> _網頁節錄_:
_ _ _
廢死星期四
沒有華麗的場地和豐富的資源,但有一群關心生命的人,以死刑議題作為核心,在每個星期四聚集。
我們期待,廢死星期四成為一個平台,讓大家自由的來、自由的去,一起在這裡讀書,了解死刑個案、認識「同學」,以及看見被害人的模樣。
廢死星期四也是一個連結。如果廢除死刑已經是你堅定的信仰,請讓我們彼此認識成為夥伴;如果你對死刑存廢有困惑,也能在這裡透過各種形式的交流,彼此對話,我們相信所有的思想都是經過反覆的論辯和深刻的反省所淬鍊出來。
廢死星期四並且是一種行動。我們確信,台灣會成為一個沒有死刑的國家,但我們也明白,在廢除死刑的路上,還需要很多不停止的努力。
廢死星期四也將是你、是我共同的想像與可能,歡迎、也邀請你的參與。
廢死星期四開張!
「找死嗎?匈台的廢死路」座談報導
文/王俞茹(廢死聯盟志工、實習生) 圖/廢死聯盟提供
因著即將展開的模擬亞洲人權法院(Asian Human Rights Court Simulation),7/24的廢死星期四由台灣廢死聯盟執行長林欣怡主持,請來了歐洲人權法院的法官András Sajó與作家張娟芬一同座談。András Sajó法官來自匈牙利,這場座談,兩位主講人談論了匈牙利及台灣的廢死運動及其歷史,檢討過去、思索現況,並瞻望未來持續努力的進程。
匈牙利推動廢死運動背景:推翻共產的民主化運動及四個道德論點
András Sajó為匈牙利廢除死刑發起人與推動人。談到匈牙利廢除死刑的歷史背景,從1987年匈牙利共產政權搖搖欲墜開始,András Sajó指出,在1987至1988年間,已經有統計顯示5%的民眾支持廢死。由此可見,匈牙利民意欲廢除共產政權的背景(匈牙利民主化運動於1985年至1990年間進行)同時影響民意對死刑的態度,其可溯源至1956年,彼時匈牙利全國各地民眾要求共產政權進行改革的十月革命。András Sajó進一步說明:「當時死刑被用來當作政治工具,死刑是用來壓迫政治上的異議人士。」許多人因為參與十月革命,而被政府處以死刑。
_ _ _
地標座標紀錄
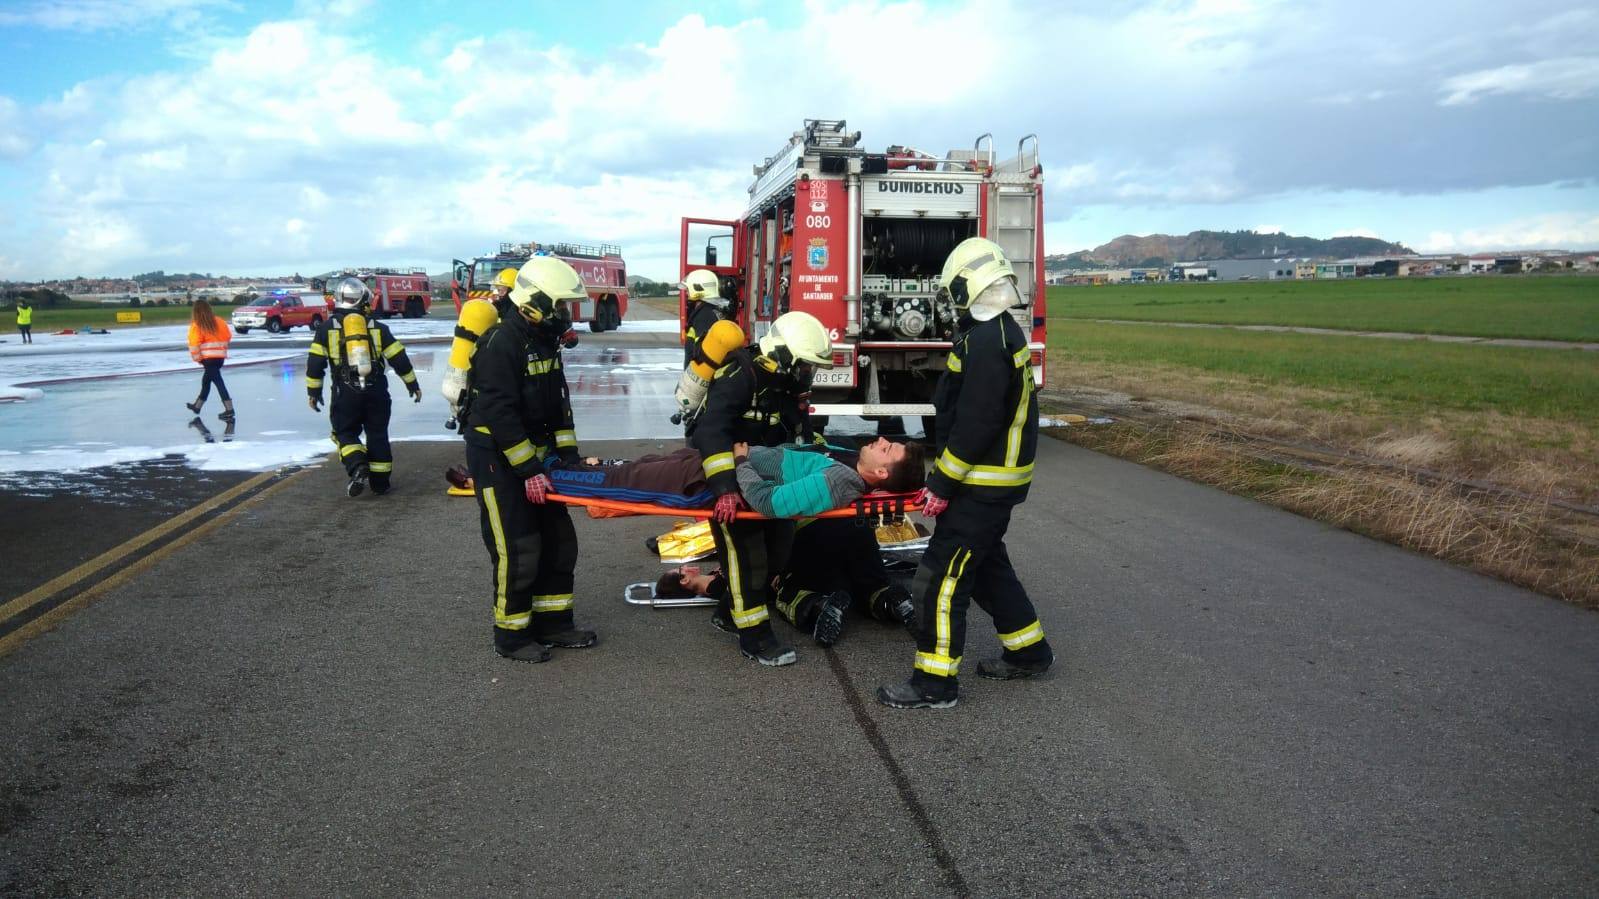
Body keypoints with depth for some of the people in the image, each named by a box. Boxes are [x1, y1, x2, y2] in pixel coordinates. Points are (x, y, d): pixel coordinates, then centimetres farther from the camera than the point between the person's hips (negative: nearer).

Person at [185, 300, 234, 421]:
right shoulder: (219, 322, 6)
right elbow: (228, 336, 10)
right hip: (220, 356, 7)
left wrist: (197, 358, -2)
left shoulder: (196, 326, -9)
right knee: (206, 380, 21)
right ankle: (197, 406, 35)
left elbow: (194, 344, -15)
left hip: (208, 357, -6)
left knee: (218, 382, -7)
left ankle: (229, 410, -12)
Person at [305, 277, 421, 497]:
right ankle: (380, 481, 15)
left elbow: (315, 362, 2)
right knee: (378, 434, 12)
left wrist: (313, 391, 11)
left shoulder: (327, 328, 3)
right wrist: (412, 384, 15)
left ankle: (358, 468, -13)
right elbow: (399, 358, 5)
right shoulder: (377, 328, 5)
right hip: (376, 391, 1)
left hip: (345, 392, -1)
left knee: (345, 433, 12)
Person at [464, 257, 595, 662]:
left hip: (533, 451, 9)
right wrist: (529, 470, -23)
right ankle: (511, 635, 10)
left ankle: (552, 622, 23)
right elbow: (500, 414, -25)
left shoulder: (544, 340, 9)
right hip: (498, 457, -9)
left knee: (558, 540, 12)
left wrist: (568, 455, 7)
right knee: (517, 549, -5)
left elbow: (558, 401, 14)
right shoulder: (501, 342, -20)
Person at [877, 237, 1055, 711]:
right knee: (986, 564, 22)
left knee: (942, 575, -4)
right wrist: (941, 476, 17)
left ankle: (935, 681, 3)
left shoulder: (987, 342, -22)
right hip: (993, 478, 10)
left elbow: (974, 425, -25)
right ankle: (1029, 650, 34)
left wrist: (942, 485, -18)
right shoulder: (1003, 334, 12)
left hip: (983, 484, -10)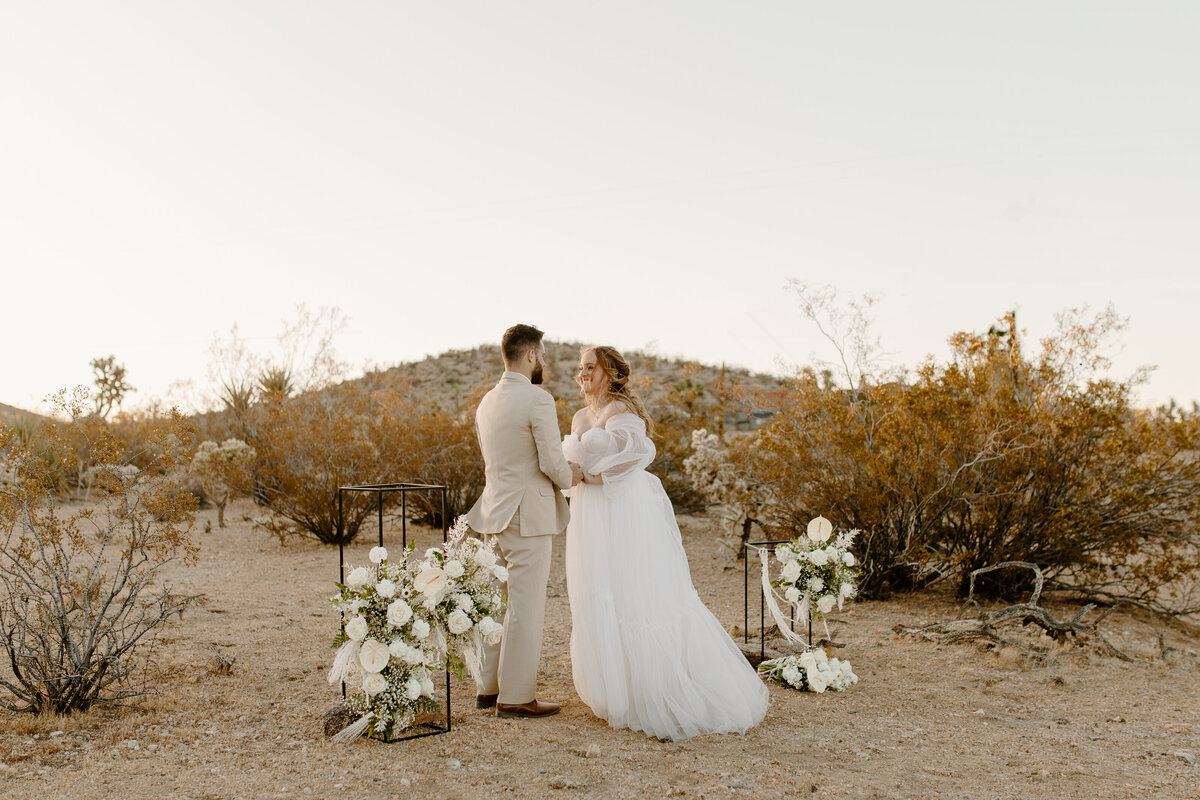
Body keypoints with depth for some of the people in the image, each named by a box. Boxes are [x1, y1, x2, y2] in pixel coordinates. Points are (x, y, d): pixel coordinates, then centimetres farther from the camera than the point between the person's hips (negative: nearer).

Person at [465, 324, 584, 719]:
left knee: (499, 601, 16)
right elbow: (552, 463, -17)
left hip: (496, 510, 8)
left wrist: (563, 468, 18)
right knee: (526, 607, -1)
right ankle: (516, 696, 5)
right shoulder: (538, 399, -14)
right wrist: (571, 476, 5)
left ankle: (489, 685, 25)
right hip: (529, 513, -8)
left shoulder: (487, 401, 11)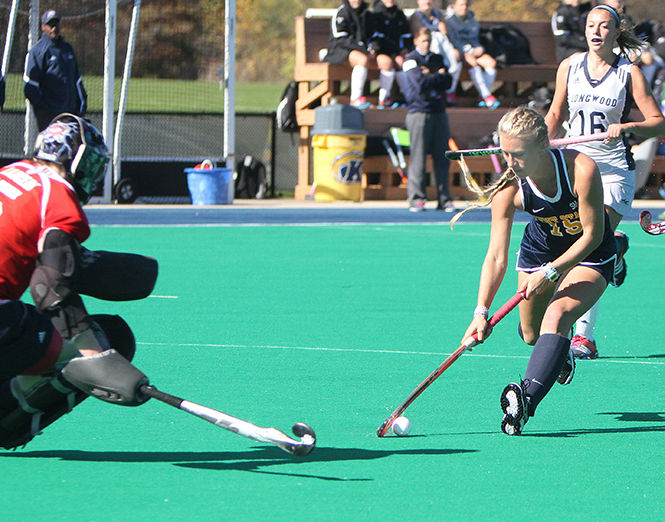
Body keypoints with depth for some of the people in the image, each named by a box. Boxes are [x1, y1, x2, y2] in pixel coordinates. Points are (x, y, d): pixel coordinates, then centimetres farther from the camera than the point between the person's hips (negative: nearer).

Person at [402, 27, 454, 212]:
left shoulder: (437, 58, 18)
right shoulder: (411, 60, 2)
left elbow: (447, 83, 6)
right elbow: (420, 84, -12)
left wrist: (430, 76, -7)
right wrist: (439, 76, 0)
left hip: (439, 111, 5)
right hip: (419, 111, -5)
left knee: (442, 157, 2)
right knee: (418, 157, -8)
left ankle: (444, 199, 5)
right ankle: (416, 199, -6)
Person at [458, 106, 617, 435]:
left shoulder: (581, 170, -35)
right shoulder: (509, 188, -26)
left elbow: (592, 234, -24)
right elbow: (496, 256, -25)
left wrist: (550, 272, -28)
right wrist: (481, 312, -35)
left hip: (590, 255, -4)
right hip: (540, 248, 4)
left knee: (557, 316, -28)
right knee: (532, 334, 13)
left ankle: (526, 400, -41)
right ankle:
_ _ _
> _研讀問題_:
1. 請根據「廢死星期四」這篇文章,用一至三句說明匈牙利民眾對死刑的態度為何會受到推翻共產政權的背景影響。
2. 從「廢死星期四」這篇文章最後一句之後接著寫下去。

> _各題解答_:
1. 因為當時死刑被共產政權當作政治工具,用來壓迫政治上的異議人士。許多人因參與1956年的十月革命而被政府處以死刑,所以民眾要求廢除共產政權的背景,也同時影響了他們對死刑的態度。

2.
在這樣的歷史背景之下,匈牙利於民主運動時期開始推動廢除死刑運動。但是,在共產政權尚未倒台之前,廢除死刑的推動除了違反共產主義的教條,更是一個在當時的社會具有挑戰性的觀點。因此,András Sajó說起自己支持廢除死刑的理由,是由四個道德問題的論點談起:第一,死刑沒有嚇阻效果;第二,我們不支持以牙還牙、以眼還眼的方式;第三,死刑可能會被政治所利用;第四,死刑判決可能會有誤判、冤案。
這四項道德上的論點,就成為共產政權倒台以前推動廢死運動的核心論點。
匈牙利廢死運動的過程
到了1990年,匈牙利共產政權倒台後,緊接著的上任者雖是廢死支持者,但由於當時民意及國會多數仍然傾向支持死刑,廢死運動仍難以向前推進。因此,András Sajó以及其他匈牙利廢死聯盟的成員,決定採用上訴憲法法院的方式推動廢除死刑。
András Sajó說,由於當時匈牙利想要加入歐盟議會以及參與更多歐盟事務,因此,憲法法庭法官以及當時的首相希望以「憲法法庭判決死刑是有違人性尊嚴且違憲」,來說服大多數仍反對廢死的民眾遵守憲法法庭的解釋。因為若是要加入歐盟,必須簽屬相關人權條約。國家不能使用死刑,已是歐盟成員國必須遵守的國際通用法則。因此,國家藉著這次憲法法庭的死刑違憲判決,同時也推動其他司法改革。在此一階段,匈牙利順利廢除死刑。
從1992至1993年的統計中,可以看見支持死刑的民意已從1988年的95%下降至80%。András Sajó法官說明:「從國際上的潮流來看,只要有了廢除死刑,大眾民意也會跟著改變。」此時,András Sajó及其他廢死運動成員認為運動告一段落,遂解散了廢除死刑聯盟。
匈牙利民粹政治的轉捩點
1993年,正當廢死聯盟解散,且運動成員認為匈牙利廢除死刑為理所當然之時,匈牙利開始為民粹政治所把持。當社會上發生悲慘的殺人事件時,這些政治人物更能以此為理由,主張匈牙利要恢復死刑。
「過去20年間,有些政治人物想竄紅,就主張要透過更嚴格的法律、嚴刑峻法,來遏止社會上的犯罪現象。」András Sajó說,「在2013、2015年時,當時的首相都明確主張要重新恢復死刑。」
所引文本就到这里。